*** DATASET

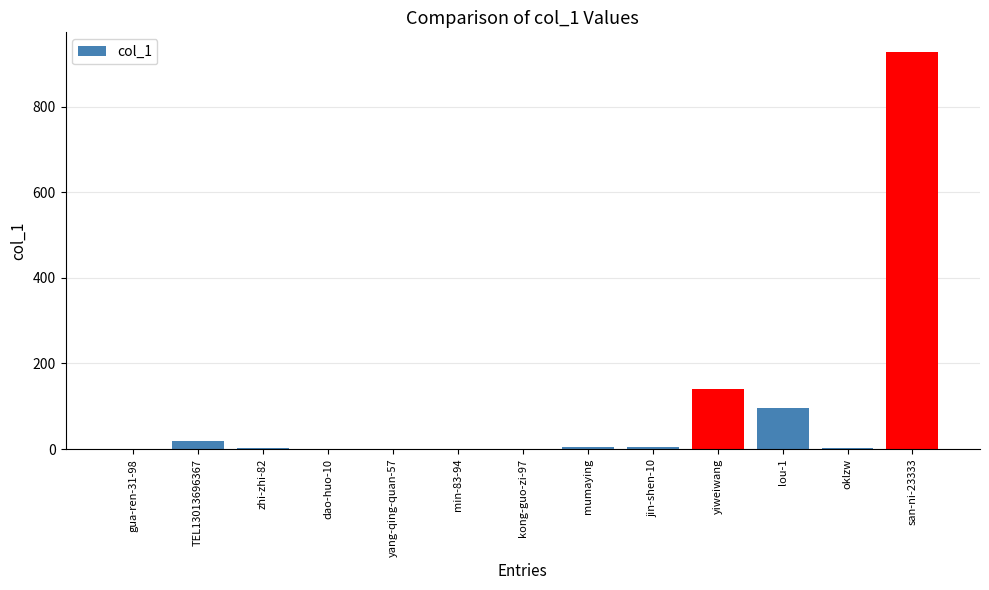

True or false: the data shows 140 at yiweiwang.

True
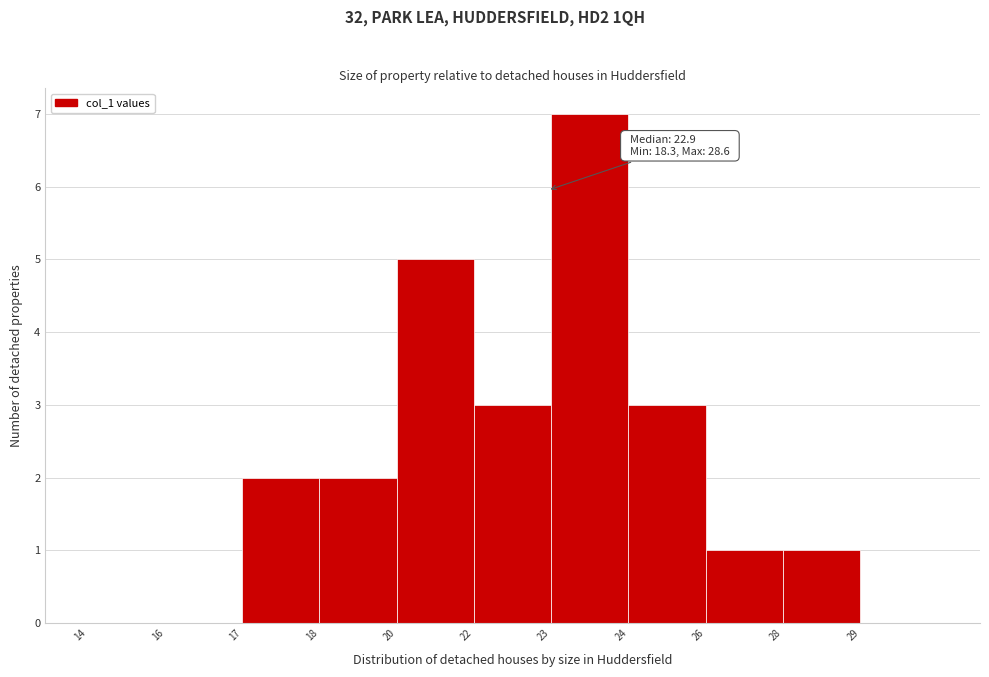

Reading left to right, extract all data points from this chart.

14=0	16=0	17=2	18=2	20=5	22=3	23=7	24=3	26=1	28=1	29=0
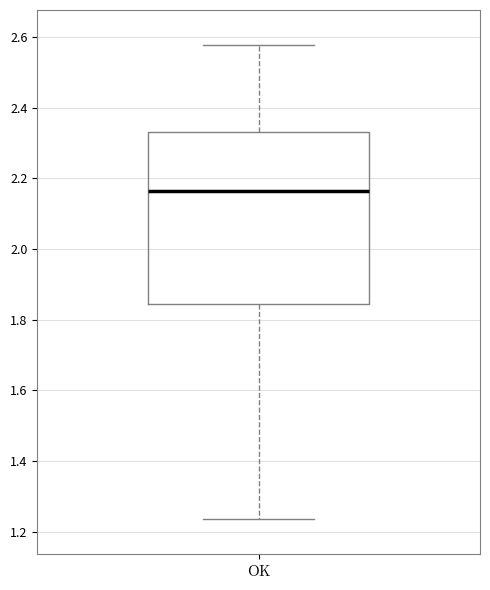

Transcribe this box plot: give where the median line is, the range the box spans, and where the two whiskers end, as read against the y-axis. The values are not printed on the chart, so give them approximately, as read against the axis.

median 2.16, box 1.84 to 2.34, whiskers 1.24 to 2.58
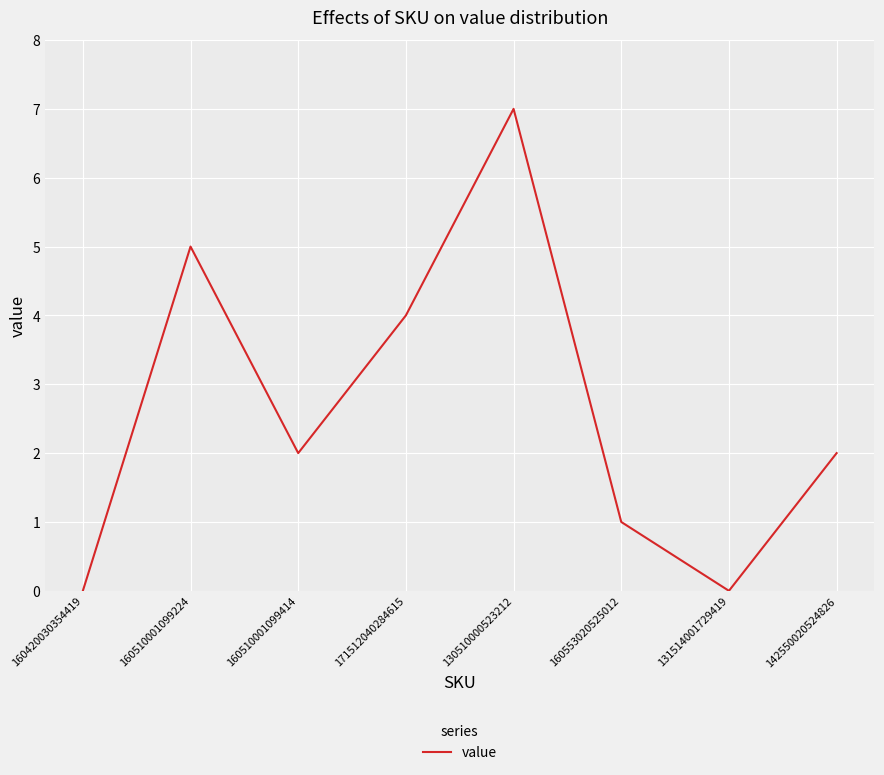

Between 160510001099224 and 160510001099414, which is larger?

160510001099224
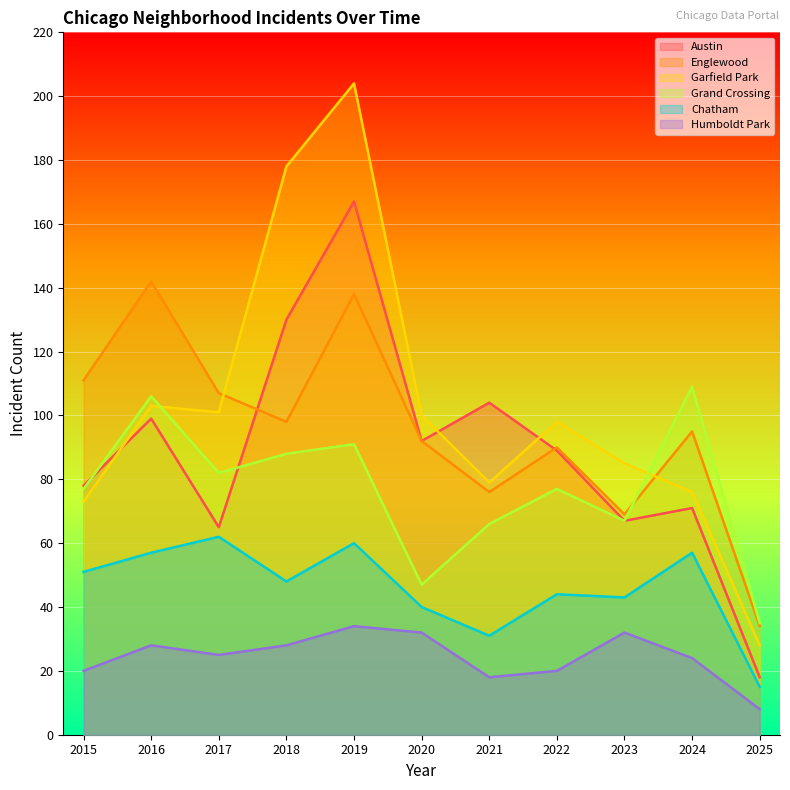

What is the difference between the maximum and minimum values in the Humboldt Park series?

26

******

WORK INSTRUCTIONS: Rewrite the records with "graph" substituted for every occurrence of "chart", and keep everything else the same. Omit the pictures from your answer.

SOLUTION BELOW:
True or false: the data shows 140 at yiweiwang.

True

Reading left to right, extract all data points from this graph.

14=0	16=0	17=2	18=2	20=5	22=3	23=7	24=3	26=1	28=1	29=0

Transcribe this box plot: give where the median line is, the range the box spans, and where the two whiskers end, as read against the y-axis. The values are not printed on the graph, so give them approximately, as read against the axis.

median 2.16, box 1.84 to 2.34, whiskers 1.24 to 2.58

Between 160510001099224 and 160510001099414, which is larger?

160510001099224

What is the difference between the maximum and minimum values in the Humboldt Park series?

26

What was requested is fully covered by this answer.